Critères de sélection douteux
Outre ces considérations procédurales, le choix des pays listés pose question. Au moment des travaux préparatoires qui ont précédé l’adoption de la loi introduisant le principe de la liste, la plupart des pays des Balkans étaient déjà dans le collimateur du législateur. Or, l’étude du degré de sureté de ces États n’avait même pas encore eu lieu ! Il semble dès lors que ce soient plutôt des considérations tenant aux nombres d’arrivées de demandeurs d’asile qui aient influencé le gouvernement dans son appréciation, à la période où il tentait de mettre un terme à la crise de l’accueil. Pour rappel, en 2011, quatre des sept pays listés figuraient parmi le top 10 des demandes d’asile introduites…

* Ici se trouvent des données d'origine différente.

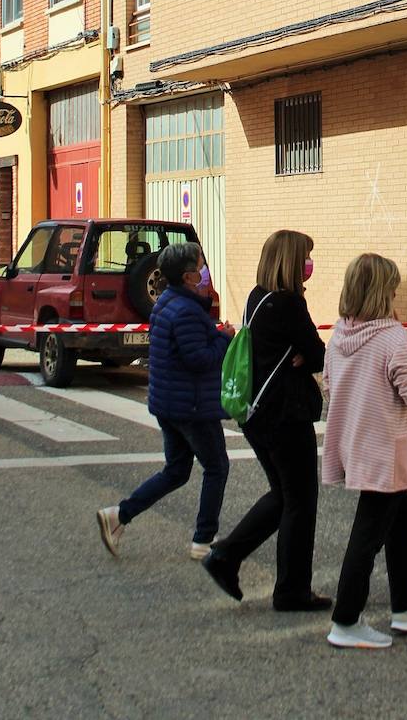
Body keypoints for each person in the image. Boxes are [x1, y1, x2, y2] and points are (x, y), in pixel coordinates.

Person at [203, 229, 328, 612]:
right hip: (284, 414)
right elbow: (318, 354)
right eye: (306, 257)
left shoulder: (259, 298)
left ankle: (226, 555)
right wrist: (306, 356)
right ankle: (291, 590)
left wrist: (304, 355)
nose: (310, 265)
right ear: (292, 262)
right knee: (300, 501)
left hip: (257, 414)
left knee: (283, 495)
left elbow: (300, 351)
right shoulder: (289, 304)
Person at [323, 252, 407, 650]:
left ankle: (405, 605)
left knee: (401, 523)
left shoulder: (339, 335)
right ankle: (346, 620)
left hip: (357, 441)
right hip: (390, 447)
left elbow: (329, 385)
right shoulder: (393, 337)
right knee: (368, 535)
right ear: (383, 293)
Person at [96, 242, 233, 560]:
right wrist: (224, 340)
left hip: (169, 401)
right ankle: (203, 541)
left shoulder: (168, 303)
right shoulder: (186, 310)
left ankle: (119, 516)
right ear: (188, 276)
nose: (204, 272)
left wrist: (213, 332)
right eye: (200, 266)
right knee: (216, 467)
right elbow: (198, 358)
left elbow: (184, 348)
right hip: (192, 405)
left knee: (176, 470)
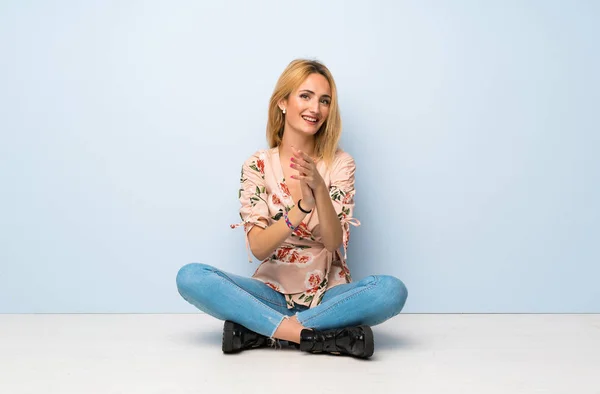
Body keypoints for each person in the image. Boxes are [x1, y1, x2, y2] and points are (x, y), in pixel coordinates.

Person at [176, 59, 408, 358]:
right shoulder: (257, 165)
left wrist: (320, 190)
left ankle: (262, 331)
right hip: (269, 293)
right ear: (283, 102)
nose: (316, 108)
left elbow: (333, 242)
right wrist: (300, 207)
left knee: (390, 291)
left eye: (325, 101)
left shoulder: (340, 163)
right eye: (306, 96)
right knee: (191, 276)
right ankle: (314, 336)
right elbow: (258, 248)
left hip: (328, 295)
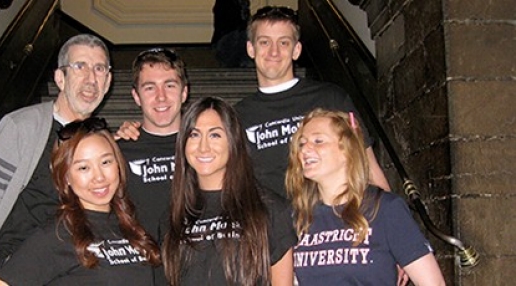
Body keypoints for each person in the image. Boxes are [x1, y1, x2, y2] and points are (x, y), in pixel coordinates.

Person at [0, 34, 113, 284]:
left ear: (108, 81)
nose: (91, 79)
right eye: (80, 66)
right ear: (59, 78)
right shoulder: (21, 127)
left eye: (99, 69)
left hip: (73, 266)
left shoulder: (102, 140)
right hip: (17, 269)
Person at [234, 6, 390, 201]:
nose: (273, 51)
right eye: (264, 42)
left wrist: (392, 217)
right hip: (271, 227)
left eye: (283, 42)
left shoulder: (331, 98)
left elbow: (367, 165)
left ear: (296, 50)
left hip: (331, 223)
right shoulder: (237, 116)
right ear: (251, 48)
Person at [0, 117, 161, 285]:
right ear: (66, 177)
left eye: (106, 162)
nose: (99, 177)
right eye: (84, 167)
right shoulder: (57, 235)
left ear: (118, 164)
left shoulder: (131, 226)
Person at [285, 108, 445, 285]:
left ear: (347, 150)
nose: (305, 149)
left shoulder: (386, 209)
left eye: (318, 141)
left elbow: (433, 283)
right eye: (301, 143)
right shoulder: (298, 216)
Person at [162, 97, 297, 286]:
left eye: (215, 135)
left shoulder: (270, 209)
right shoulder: (173, 215)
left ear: (233, 140)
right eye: (194, 135)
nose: (203, 147)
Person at [116, 48, 189, 284]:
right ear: (136, 96)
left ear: (184, 92)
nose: (161, 97)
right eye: (149, 87)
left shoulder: (206, 148)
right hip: (140, 276)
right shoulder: (117, 153)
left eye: (169, 85)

Il est d’autant plus curieux de considérer comme « surs » des pays dont les ressortissants se voient, in fine, reconnaitre le statut de réfugié régulièrement. Certains demandeurs d’asile, et particulièrement ceux issus de minorités ethniques, entre autres Roms, sont victimes dans ces pays « surs » de discriminations répétées et d’atteintes à leurs droits fondamentaux dénoncées depuis des années. Pourquoi, dès lors que des persécutions sont avérées, considérer ces pays comme surs à priori ? En 2012, le CGRA a ainsi octroyé le statut de réfugié à 123 Albanais et à 55 Kosovars. Cela démontre que des persécutions s’y produisent de manière non exceptionnelle, mais bien répétée, et que ces pays ne peuvent pas être considérés comme réellement « surs » pour tous leurs ressortissants.
- Dir. 2005/85/EG du Conseil du 1er décembre 2005 relative à des normes minimales concernant la procédure d’octroi et de retrait du statut de réfugié dans les États membres.
- Addendum : le 16 janvier 2014, la Cour constitutionnelle a rejoint cette analyse en annulant la disposition concernant la procédure de recours pour les demandeurs d’asile originaires des pays « surs » dont la demande n’a pas été prise en considération par le CGRA. Désormais, ils auront droit à un recours effectif qui suspendra leur ordre de quitter le territoire le temps que le juge se prononce sur le fond de leur demande. Plus d’infos : http://bit.ly/1kTk0Bl.
- Directive 2013/33/UE du Parlement européen et du Conseil du 26 juin 2013 établissant de normes pour l’accueil des personnes demandant la protection internationale (refonte).